Hiếu decided to try a different form of art. In 1991, he began experimenting with Kamishibai. Literally translated as “paper play”, Kamishibai is a form of Japanese storytelling that makes use of painted que cards to illustrate a story told by a kamishibaiya (kamishibai narrator) in front of a small audience. In 2002, the Japanese government offered Hiếu a complimentary prize for performing one of his Kamishibai stories.

UNESCO has exhibited his works in Vietnam and he is also the subject of a TV programme about his career. He is a member of the Vietnam Fine Arts Association, although claims not to have much involvement with it due to his desire for anonymity.

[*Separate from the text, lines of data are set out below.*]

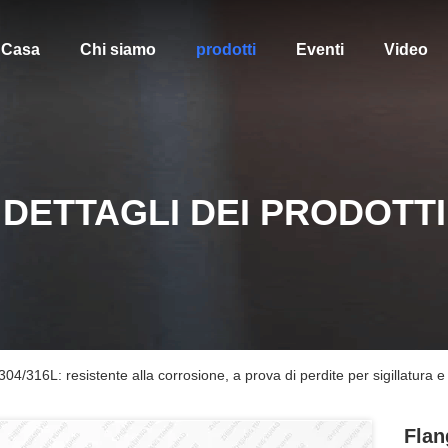
Casa
Chi siamo
prodotti
Eventi
Video
DETTAGLI DEI PRODOTTI
304/316L: resistente alla corrosione, a prova di perdite per sigillatura 
Flan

Trưóng Hiếu lives in Hanoi, in the same house he moved into with his family in 1957.

Trưóng Hiếu Gallery

Publications

Hội Mỹ Thuật Việt Nam, Nghệ sĩ tạo hình Việt Nam hiện đại (Ký Hệu Hội Viên), 2009, Nhà Xuất Bản Mỹ Thuật, Hà Nội

Collections

British Museum

International Private collections

Exhibitions

2002 – Vietnam Behind the Lines: Images from the War 1965-1975, British Museum

2004 – Vietnam Behind the Lines: Images from the War 1965-1975, Hong Kong Museum of Art, Hong Kong

2005 – Persistent Vestiges: Drawing from the American-Vietnam War, The Drawing Center, SoHo, New York, USA

2015 – Between Declarations and Dreams, National Gallery, Singapore

2017 – Fractured, George Town Festival, Penang, Malaysia

Awards

Central Committee Medal for the Young Generation

Medal for his career in art

First-class Resistance Medal


REFERENCES AND FOOTNOTES:

[1] Trưóng Hiếu biography from independent interviews conducted with Trưóng Hiếu by Witness Collection.

[2] Trưóng Hiếu biography from the British Museum website.